NRL News

The critical importance of the Supreme Court to Donald Trump’s victory

by | Nov 15, 2016

By Dave Andrusko

Hats off to’s “Allahpundit” for a fascinating analysis posted late last night. It is an endlessly intriguing look at data points in the exit polls that I had missed entirely.

How many times did NRL News Today write about how the next President would nominee as many as three justices to the Supreme Court? And the critical importance of voting for pro-life Donald Trump for this reason?

It turns out that one of the exit poll question asked how important the Supreme Court was in people’s vote. The graph below is startlingly revealing.


56% of those who voted for Trump said it was the most important factor, compared to 41% for Hillary Clinton. Allahpundit notes, of course, we can’t know how many of those people would have voted for their respective candidates anyway.

But you could say that about any issue. So it is important that we not dismiss a 15 point differential on the issue of the Supreme Court. That is huge.

And, as Allahpundit immediately adds, that advantage could well have been critical in Midwestern states where Trump won very narrowly. (See below for more on that.)

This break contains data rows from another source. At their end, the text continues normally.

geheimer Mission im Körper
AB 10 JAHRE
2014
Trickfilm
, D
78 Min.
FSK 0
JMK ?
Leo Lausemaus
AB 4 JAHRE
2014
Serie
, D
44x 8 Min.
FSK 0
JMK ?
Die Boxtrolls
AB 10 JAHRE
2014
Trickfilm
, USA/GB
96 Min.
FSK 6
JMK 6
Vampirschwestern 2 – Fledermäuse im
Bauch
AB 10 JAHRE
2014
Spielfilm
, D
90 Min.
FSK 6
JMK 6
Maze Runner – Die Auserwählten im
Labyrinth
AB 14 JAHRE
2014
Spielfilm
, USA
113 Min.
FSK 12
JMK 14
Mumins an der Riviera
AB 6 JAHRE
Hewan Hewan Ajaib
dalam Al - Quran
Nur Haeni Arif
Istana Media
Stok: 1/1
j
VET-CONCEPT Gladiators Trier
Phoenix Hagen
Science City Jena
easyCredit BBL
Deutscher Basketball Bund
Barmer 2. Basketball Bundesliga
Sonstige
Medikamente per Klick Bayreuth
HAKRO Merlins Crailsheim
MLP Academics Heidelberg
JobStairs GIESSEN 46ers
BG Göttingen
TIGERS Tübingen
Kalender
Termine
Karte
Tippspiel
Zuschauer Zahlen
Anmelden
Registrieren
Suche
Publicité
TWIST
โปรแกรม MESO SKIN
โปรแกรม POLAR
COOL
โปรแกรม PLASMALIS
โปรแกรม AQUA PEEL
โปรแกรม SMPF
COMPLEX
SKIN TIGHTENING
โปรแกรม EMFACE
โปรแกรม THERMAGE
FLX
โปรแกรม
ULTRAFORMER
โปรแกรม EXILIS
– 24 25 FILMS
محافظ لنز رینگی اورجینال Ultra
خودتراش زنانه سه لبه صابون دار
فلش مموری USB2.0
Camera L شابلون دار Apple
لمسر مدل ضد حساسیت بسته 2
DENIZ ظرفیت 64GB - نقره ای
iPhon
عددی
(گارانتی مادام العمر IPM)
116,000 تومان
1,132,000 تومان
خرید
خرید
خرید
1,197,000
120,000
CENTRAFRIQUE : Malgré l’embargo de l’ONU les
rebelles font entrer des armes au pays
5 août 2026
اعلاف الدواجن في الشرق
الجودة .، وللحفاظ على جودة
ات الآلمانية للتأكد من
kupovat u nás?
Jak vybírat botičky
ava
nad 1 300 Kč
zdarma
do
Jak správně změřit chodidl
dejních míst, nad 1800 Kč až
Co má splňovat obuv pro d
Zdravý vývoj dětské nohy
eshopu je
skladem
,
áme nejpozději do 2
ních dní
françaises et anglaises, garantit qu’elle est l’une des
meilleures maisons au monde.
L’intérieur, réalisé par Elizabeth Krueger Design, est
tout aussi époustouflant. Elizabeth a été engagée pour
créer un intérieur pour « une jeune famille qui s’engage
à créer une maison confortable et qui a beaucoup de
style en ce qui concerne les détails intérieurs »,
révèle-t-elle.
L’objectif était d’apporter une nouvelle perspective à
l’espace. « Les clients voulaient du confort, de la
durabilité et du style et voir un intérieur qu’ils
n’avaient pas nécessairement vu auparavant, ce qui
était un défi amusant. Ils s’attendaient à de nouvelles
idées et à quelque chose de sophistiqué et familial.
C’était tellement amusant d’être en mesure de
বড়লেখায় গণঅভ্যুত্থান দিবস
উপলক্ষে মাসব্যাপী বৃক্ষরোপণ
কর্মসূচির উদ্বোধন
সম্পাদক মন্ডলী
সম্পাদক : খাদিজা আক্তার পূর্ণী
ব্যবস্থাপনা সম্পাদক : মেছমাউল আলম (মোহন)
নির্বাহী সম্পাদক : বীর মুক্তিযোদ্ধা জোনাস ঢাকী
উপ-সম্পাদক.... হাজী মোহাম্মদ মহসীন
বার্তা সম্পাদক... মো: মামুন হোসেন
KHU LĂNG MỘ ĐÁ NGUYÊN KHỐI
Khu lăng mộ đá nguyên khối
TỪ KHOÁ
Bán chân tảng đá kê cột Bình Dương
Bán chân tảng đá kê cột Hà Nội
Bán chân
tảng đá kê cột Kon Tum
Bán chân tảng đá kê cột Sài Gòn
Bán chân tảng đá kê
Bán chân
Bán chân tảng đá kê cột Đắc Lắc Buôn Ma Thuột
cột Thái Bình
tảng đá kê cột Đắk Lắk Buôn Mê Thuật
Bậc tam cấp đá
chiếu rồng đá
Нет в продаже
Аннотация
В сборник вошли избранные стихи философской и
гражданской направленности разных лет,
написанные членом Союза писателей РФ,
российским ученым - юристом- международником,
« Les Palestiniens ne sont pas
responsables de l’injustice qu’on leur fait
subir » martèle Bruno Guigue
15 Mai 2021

Clearly, pro-life people listened to pro-life organizations such as National Right to Life and zeroed in on the High Court. And, as I have argued over and over, the significance of Donald Trump’s opposition to late term abortion, expressed in the third debate, cannot be overstated.

When he outlined in vivid detail what Hillary Clinton supports, you could almost sense a collective gasp among all those many, many tens of millions of Americans who know very little about the hideous reality of abortion.

As we have observed more than once, there were pro-lifers who had their doubts about Donald Trump. But reassured by what we wrote and (far more importantly) by what the now President-elect said, they “came home.”

But that was also true for Republicans.

How many times were we told that unless almost all Republicans voted for Trump he couldn’t win? That was true. What wasn’t true were all the stories that flatly stated that could not possibly happen.

In fact 90% of self-identified Republicans said they voted for Trump, compared to 89% of self-identified Democrats who voted for Clinton. But less than two weeks before, a poll found that not even a majority of Republicans thought the party would come together!

What happened?

In all three of the Rust Belt trifecta states, Wisconsin, Pennsylvania, and Michigan, Trump’s support among Republicans was slightly better than Clinton’s was with Democrats. In Pennsylvania the GOP split for him 89/9 (+80) versus Democrats splitting 87/11 for Clinton (+76).

In Michigan Republicans broke 90/7 for Trump (+83) compared to Democrats breaking 88/9 for Hillary (+79). And in Wisconsin, which was supposed to be Clinton’s strongest state, they were dead even at +84 in net party support with Republicans dividing 90/6 for Trump and Democrats dividing 91/7 for Clinton. Any degree of underperformance with his own base might have cost him the election, but in the end they were rock solid.

Alas, the state exit polls didn’t ask specifically about the Supreme Court, but given how tight those three races were and how remarkable Trump’s support was among what was supposed to be a divided Republican Party, is it likely that the Scalia vacancy made the difference? I think it’s surely possible.